EXERCISE DIRECTIONS: Please produce a character-exact copy of the listing that follows, omitting all images.

RECORDS PROVIDED:
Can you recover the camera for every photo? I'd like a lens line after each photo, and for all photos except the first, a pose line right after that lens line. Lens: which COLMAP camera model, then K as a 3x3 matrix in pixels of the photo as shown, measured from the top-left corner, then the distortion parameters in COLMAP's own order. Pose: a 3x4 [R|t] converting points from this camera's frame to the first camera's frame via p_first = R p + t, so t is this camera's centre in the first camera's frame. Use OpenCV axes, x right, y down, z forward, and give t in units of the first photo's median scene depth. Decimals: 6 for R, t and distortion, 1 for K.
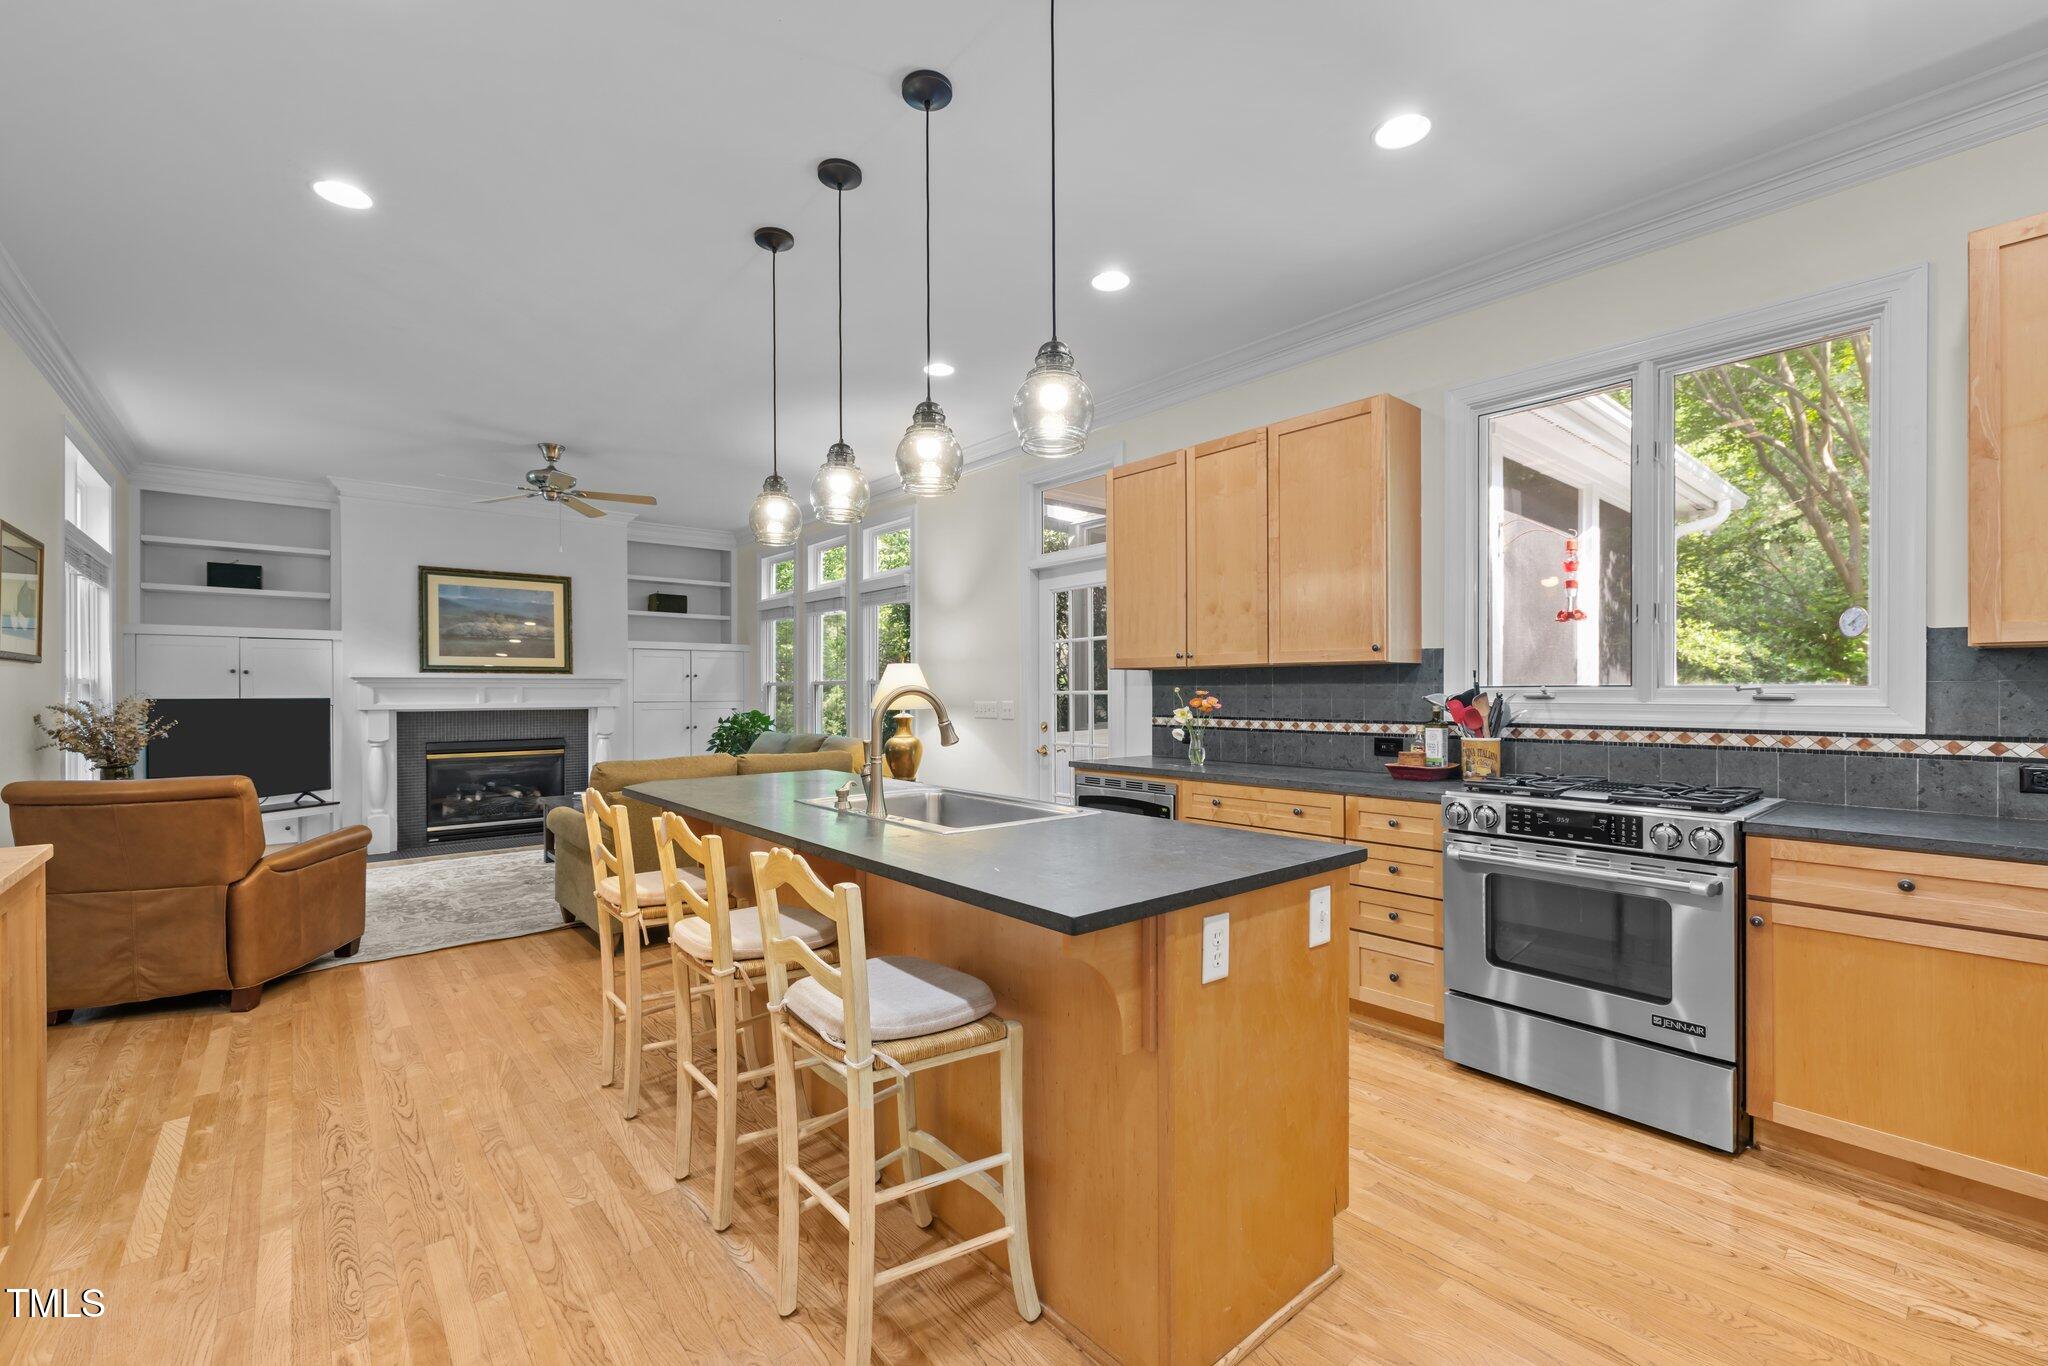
lens RADIAL K [[858.4, 0, 1030.0], [0, 858.4, 689.3], [0, 0, 1]] dist [0.000728, -0.000010]
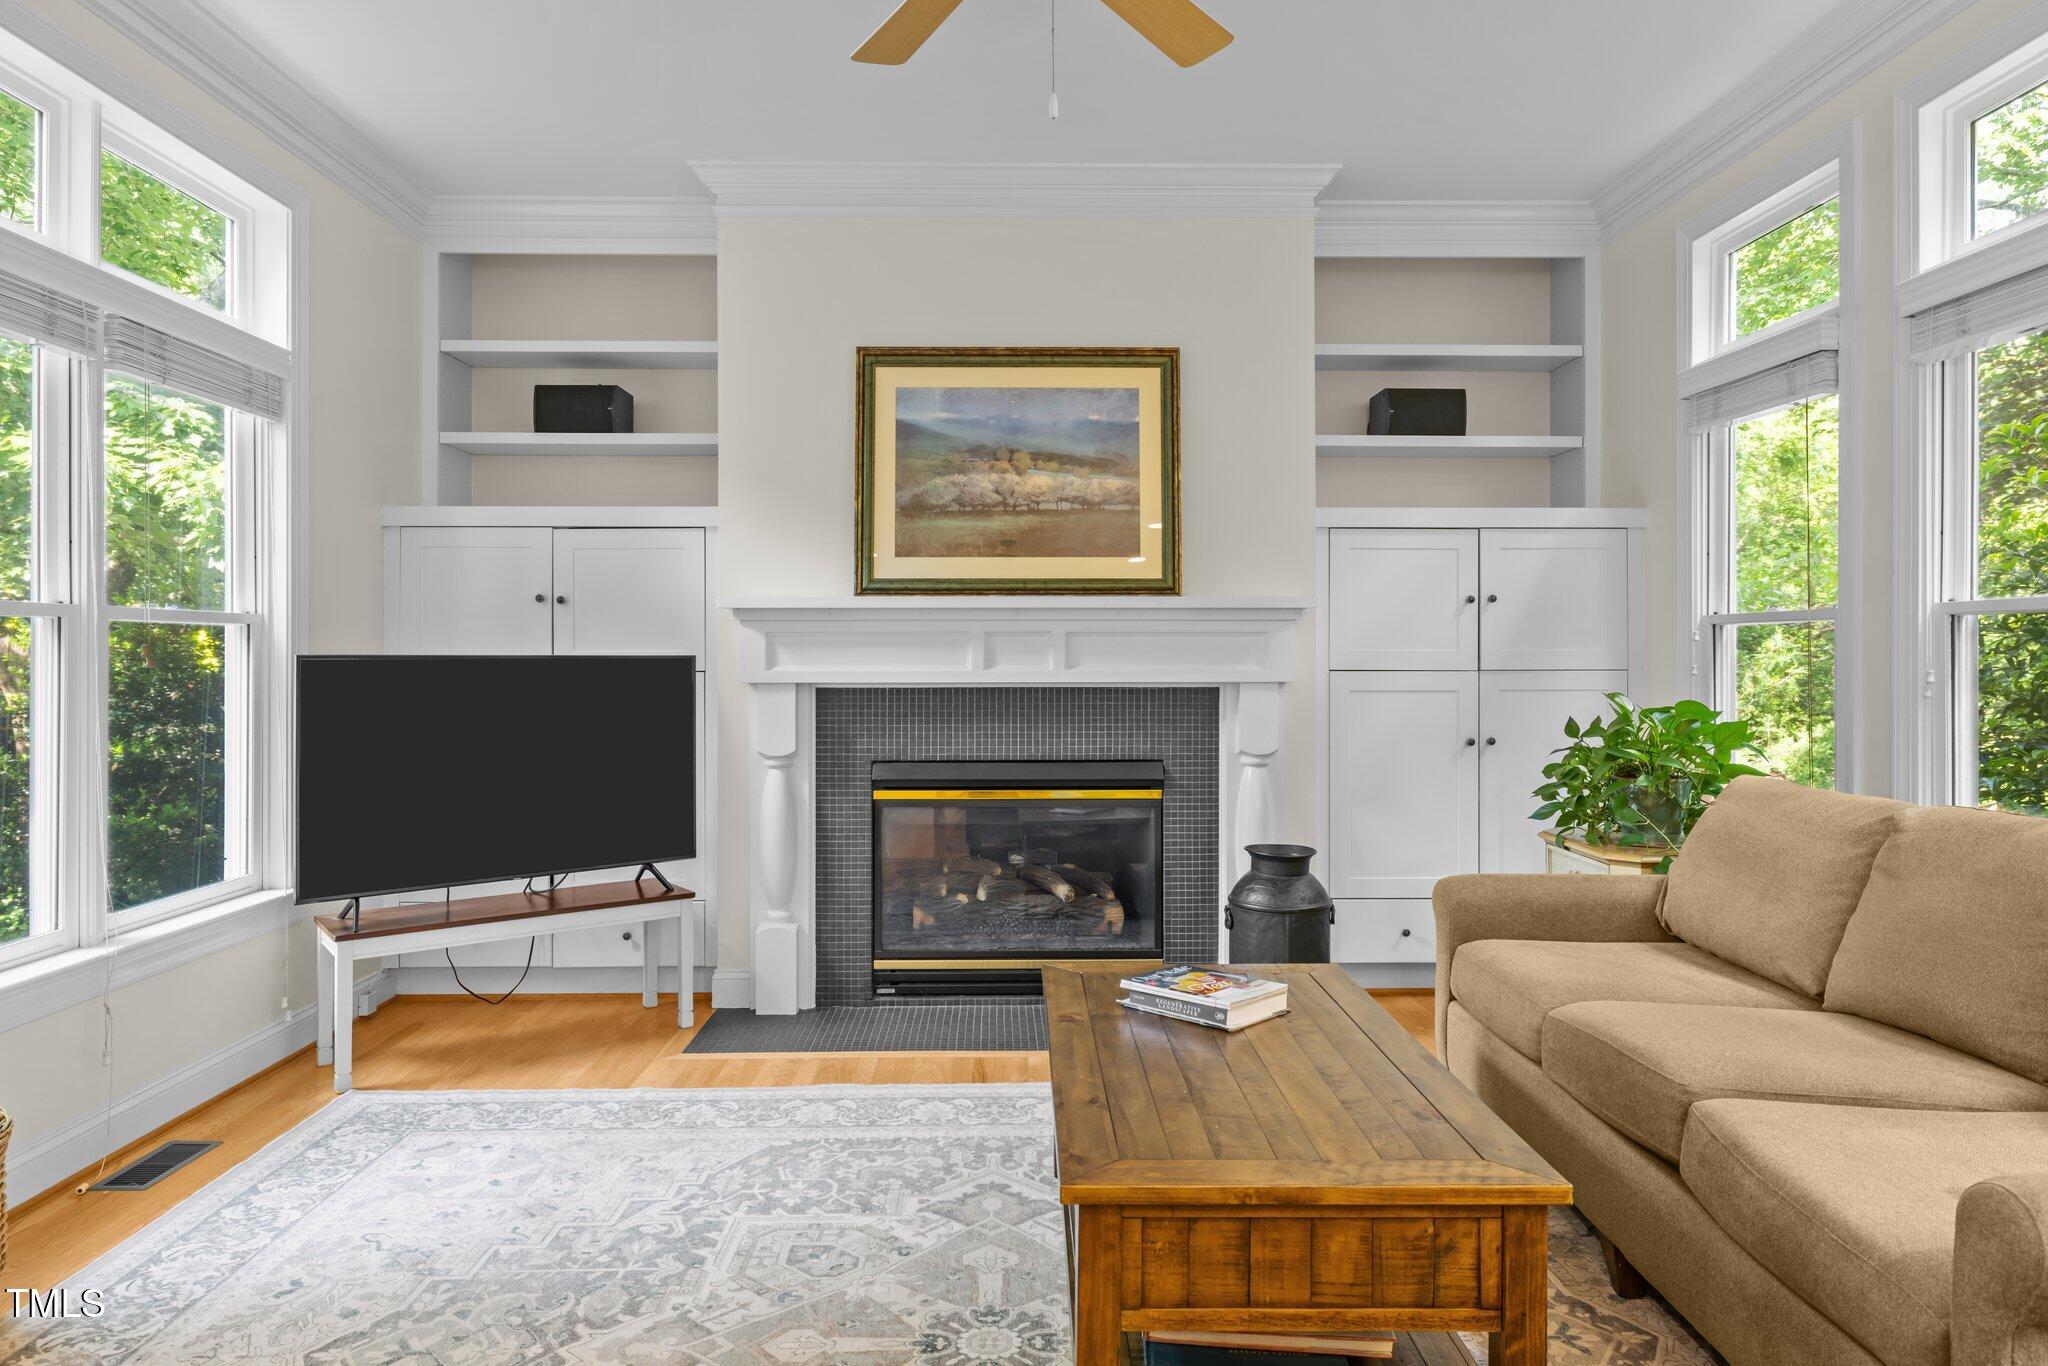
lens RADIAL K [[1242.6, 0, 1013.1], [0, 1242.6, 644.1], [0, 0, 1]] dist [-0.003947, -0.002484]
pose [[0.763525, 0.002109, -0.645775, -0.241236], [-0.000157, 0.999995, 0.003081, 0.002077], [0.645779, -0.002251, 0.763521, 0.552208]]
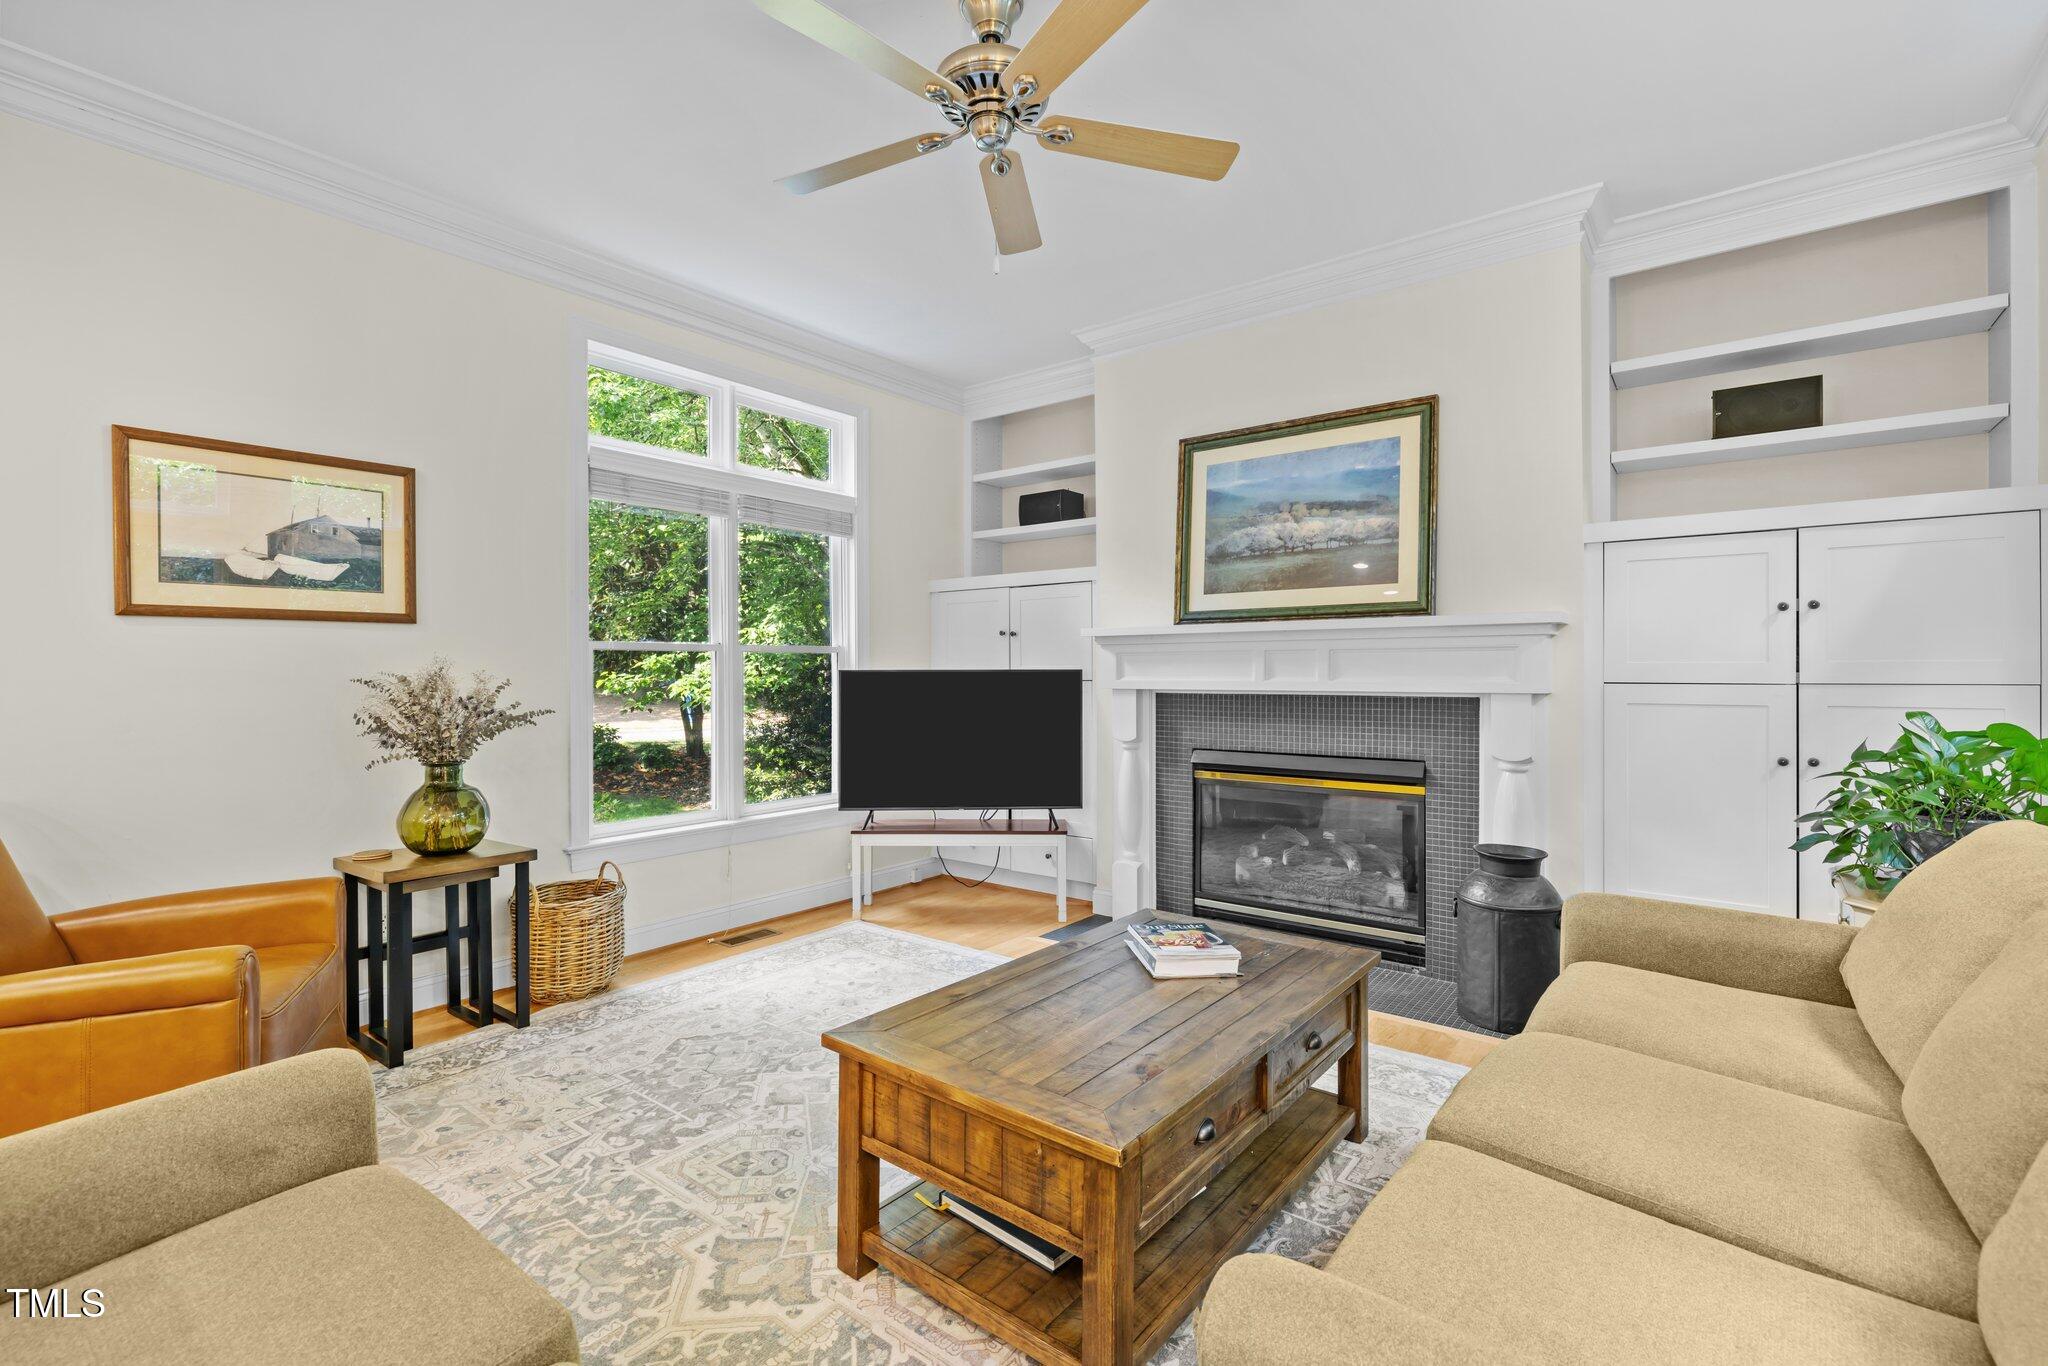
lens RADIAL K [[906.6, 0, 1024.8], [0, 906.6, 663.6], [0, 0, 1]] dist [-0.007000, 0.001265]
pose [[0.186404, 0.002095, -0.982471, -0.127492], [0.011044, 0.999930, 0.004228, 0.002224], [0.982411, -0.011639, 0.186368, 0.749532]]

WORKED SOLUTION:
Can you recover the camera for every photo? I'd like a lens line after each photo, and for all photos except the first, a pose line right after that lens line. Lens: which COLMAP camera model, then K as a 3x3 matrix in pixels of the photo as shown, measured from the top-left corner, then the distortion parameters in COLMAP's own order. Pose: a 3x4 [R|t] converting points from this camera's frame to the first camera's frame via p_first = R p + t, so t is this camera's centre in the first camera's frame. Use OpenCV axes, x right, y down, z forward, and give t in units of the first photo's median scene depth. Decimals: 6 for R, t and distortion, 1 for K.
lens RADIAL K [[858.4, 0, 1030.0], [0, 858.4, 689.3], [0, 0, 1]] dist [0.000728, -0.000010]
lens RADIAL K [[1242.6, 0, 1013.1], [0, 1242.6, 644.1], [0, 0, 1]] dist [-0.003947, -0.002484]
pose [[0.763525, 0.002109, -0.645775, -0.241236], [-0.000157, 0.999995, 0.003081, 0.002077], [0.645779, -0.002251, 0.763521, 0.552208]]
lens RADIAL K [[906.6, 0, 1024.8], [0, 906.6, 663.6], [0, 0, 1]] dist [-0.007000, 0.001265]
pose [[0.186404, 0.002095, -0.982471, -0.127492], [0.011044, 0.999930, 0.004228, 0.002224], [0.982411, -0.011639, 0.186368, 0.749532]]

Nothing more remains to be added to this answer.